Ultimately, our study suggests that the UBA is a highly useful tool for external DCR when implemented in the correct setting. It is the senior author’s opinion that the device is relatively easy to learn and implement, requiring minimal training time for both surgeon and support staff. Chappell et al demonstrated that the mean surgical time using an UBA decreased by approximately 36% after the first quartile of cases, as the surgeon developed familiarity with the device.13 An ideal setting for this tool may be a high-volume, tertiary care center where surgical time savings are valuable and the device may be shared among surgeons from multiple specialties such as otolaryngology, oral and maxillofacial surgery, and neurosurgery. Furthermore, given its potential benefits to patient safety, a teaching hospital with residents and fellows may be an ideal environment to implement this tool. A potential limitation to its adoption in an oculoplastic practice is the current high cost of the device (approximately $100,000) and its disposable, single-use hardware ($350).13

This study was limited by its retrospective design and small sample size, which influenced the power of statistical analyses. Furthermore, given the shorter length of postoperative follow-up in this study, late surgical failures may not have been detected despite meticulous communication of return precautions with all patients. We were further limited by utilizing patient-reported epiphora as our outcome measure, as this may not necessarily correlate with anatomic patency. Objective measures such as precise osteotomy size or endoscopic evaluations of nasal ostia were not routinely recorded.

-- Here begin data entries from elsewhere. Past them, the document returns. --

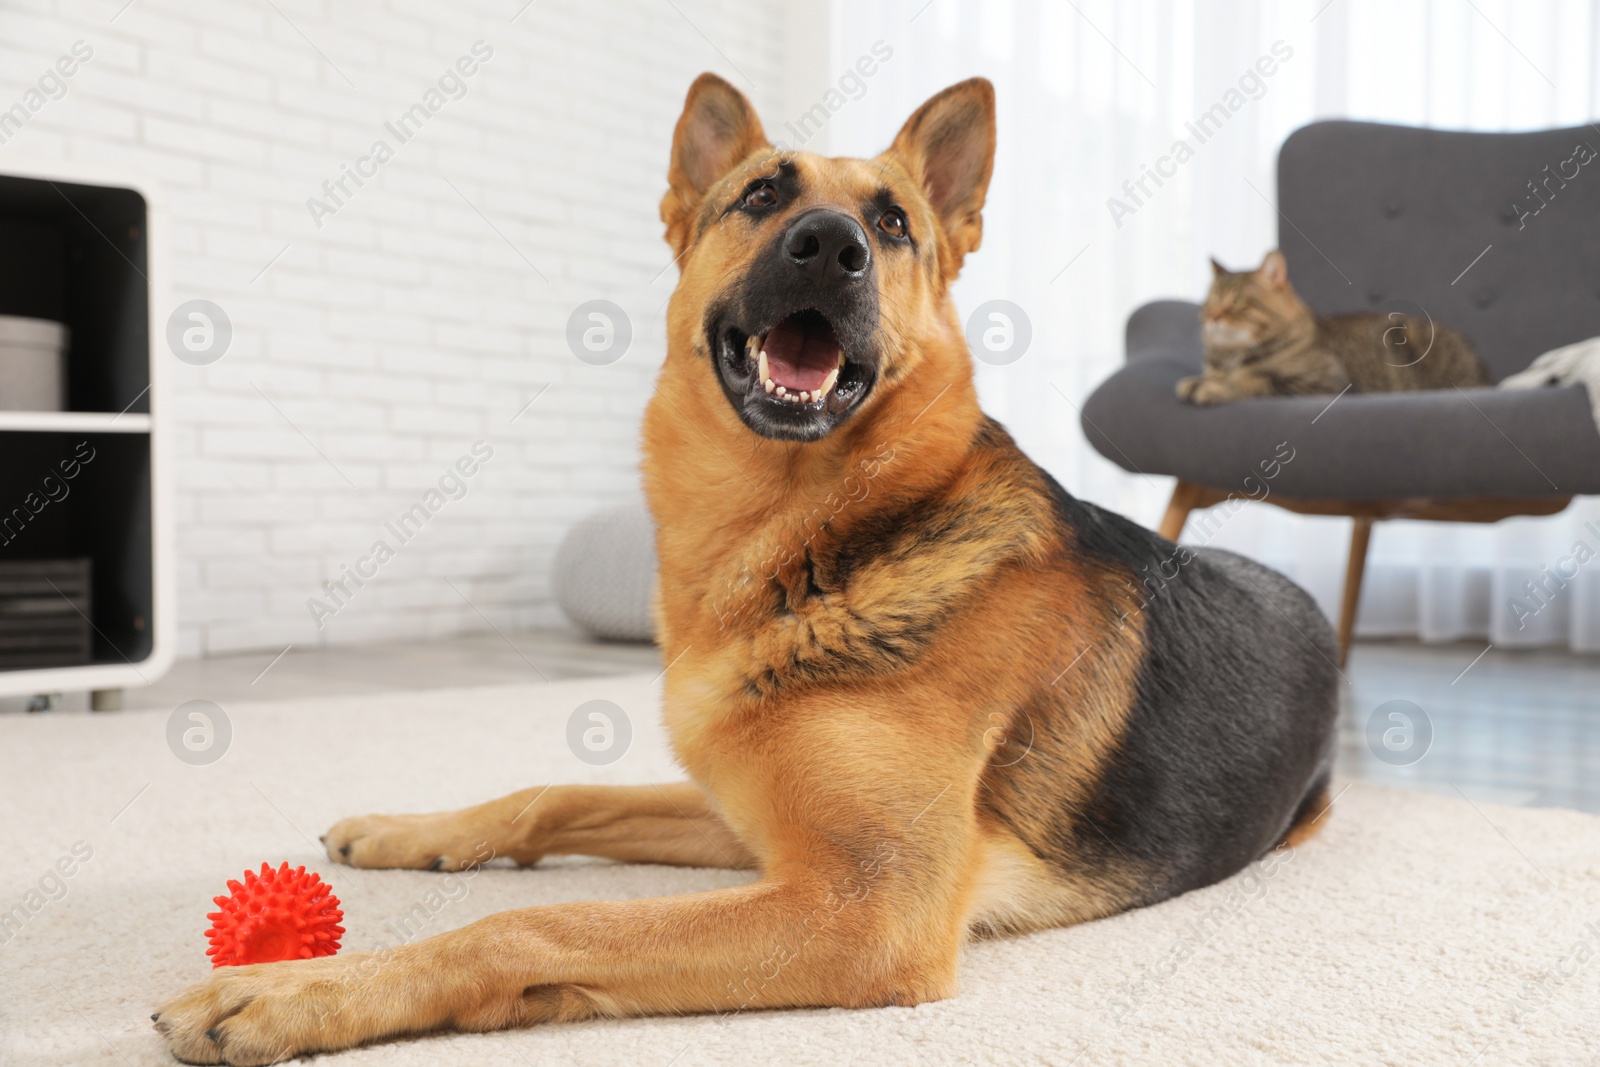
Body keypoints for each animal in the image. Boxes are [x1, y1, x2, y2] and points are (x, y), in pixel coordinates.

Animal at [152, 73, 1337, 1062]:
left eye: (892, 223)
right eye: (761, 195)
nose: (829, 246)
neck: (801, 541)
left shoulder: (861, 907)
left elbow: (541, 918)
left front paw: (303, 991)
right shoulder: (745, 824)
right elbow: (551, 792)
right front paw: (414, 832)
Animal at [1177, 251, 1484, 404]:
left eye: (1238, 301)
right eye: (1210, 301)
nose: (1210, 316)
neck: (1231, 356)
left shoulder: (1322, 383)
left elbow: (1251, 380)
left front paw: (1214, 388)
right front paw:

We did not routinely irrigate patients postoperatively, unless they complained of persistent epiphora without a known cause.


The ultrasonic bone aspirator is a safe and effective tool for external DCR, offering comparable outcomes and complication rates to more commonly used surgical modalities. By reducing operative time and minimizing collateral soft tissue injury, this device is an appealing option for both novice and experienced surgeons.


The authors report no conflicts of interest in this work.